Private Temple Dinner

Have a private dinner of gourmet Khmer cuisine on the grounds of a prominent Angkor temple. Your multi-course meal will be accompanied by traditional Cambodian music, dance and theater performances. (Please note that this is an exceptional production that is not included in the cost of a typical trip.)

Sacred Dancers of Angkor

Visit Ravynn Karet Coxen’s traditional Khmer dance school, Conservatoire of Apsara Dance. As an extension of the Nginn Karet Foundation for Cambodia, the aim here is not to produce teams of dancers to wow the tourists, but to preserve Cambodian dance and to make these children its custodians for the future. You will be taught by the teachers of the school some of the traditional dancing before being invited for a blessing ceremony. Finally, sit down to enjoy a traditional dance put on by the children of the school.

Ta Prohm

Explore Ta Prohm temple. The ruins at Ta Prohm date from 1186 and have purposely been allowed to be reclaimed by the jungle. This highly atmospheric temple complex is a must-see on any visit to Siem Reap and offers amazing photo opportunities. Ta Prohm is very much an active archaeological site, too – in October 2011, workers unearthed two headless stone statues (the larger of which measured approximately 10 feet tall), which date from the 12th century and are the biggest excavated finds since the 1930s.

Tonle Sap Lake

Embark on a half or full-day cruise on Tonle Sap, the largest freshwater lake in Southeast Asia (and among the largest in all of Asia).
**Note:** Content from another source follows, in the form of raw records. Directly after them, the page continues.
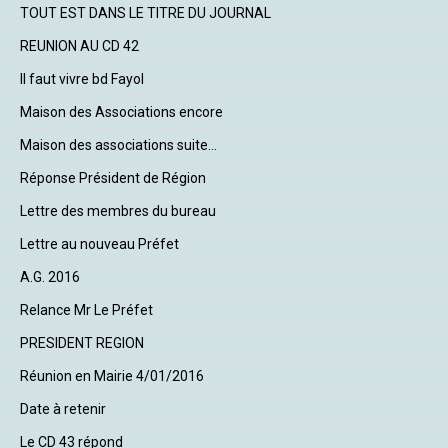
TOUT EST DANS LE TITRE DU JOURNAL
REUNION AU CD 42
Il faut vivre bd Fayol
Maison des Associations encore
Maison des associations suite...
Réponse Président de Région
Lettre des membres du bureau
Lettre au nouveau Préfet
A.G. 2016
Relance Mr Le Préfet
PRESIDENT REGION
Réunion en Mairie 4/01/2016
Date à retenir
Le CD 43 répond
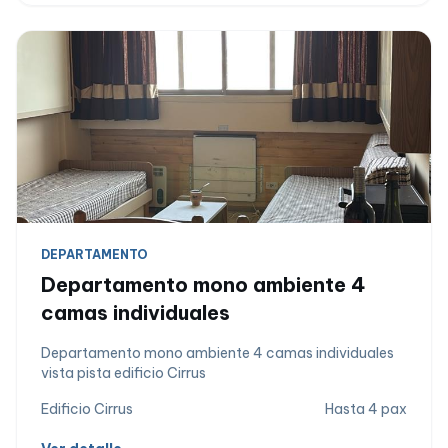
DEPARTAMENTO
Departamento mono ambiente 4
camas individuales
Departamento mono ambiente 4 camas individuales
vista pista edificio Cirrus
Edificio Cirrus
Hasta 4 pax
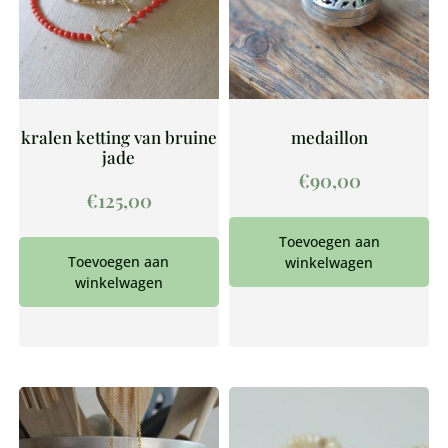
kralen ketting van bruine
medaillon
jade
€
90,00
€
125,00
Toevoegen aan
Toevoegen aan
winkelwagen
winkelwagen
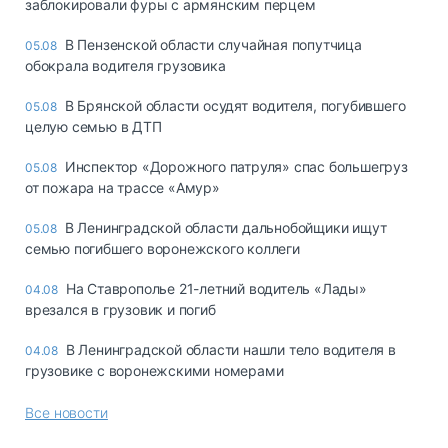
заблокировали фуры с армянским перцем
В Пензенской области случайная попутчица
05.08
обокрала водителя грузовика
В Брянской области осудят водителя, погубившего
05.08
целую семью в ДТП
Инспектор «Дорожного патруля» спас большегруз
05.08
от пожара на трассе «Амур»
В Ленинградской области дальнобойщики ищут
05.08
семью погибшего воронежского коллеги
На Ставрополье 21-летний водитель «Лады»
04.08
врезался в грузовик и погиб
В Ленинградской области нашли тело водителя в
04.08
грузовике с воронежскими номерами
Все новости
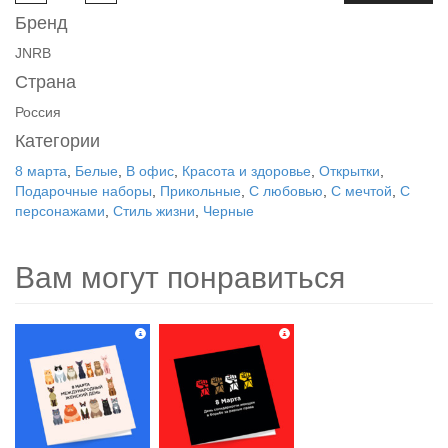
Бренд
JNRB
Страна
Россия
Категории
8 марта
,
Белые
,
В офис
,
Красота и здоровье
,
Открытки
,
Подарочные наборы
,
Прикольные
,
С любовью
,
С мечтой
,
С
персонажами
,
Стиль жизни
,
Черные
Вам могут понравиться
Tonle Sap was designated a UNESCO Biosphere Reserve in 1997. More than 1 million people live on and in the transition zone around the lake, whose waters sustain markets, schools, churches, flower gardens, vegetable farms, and even police stations. During the wet season from May to November, the water inflow expands the surface area of the lake more than five-fold, inundating the surrounding forested flood plain. Tonle Sap fisheries supply approximately 80 percent of the protein consumed in all of Cambodia.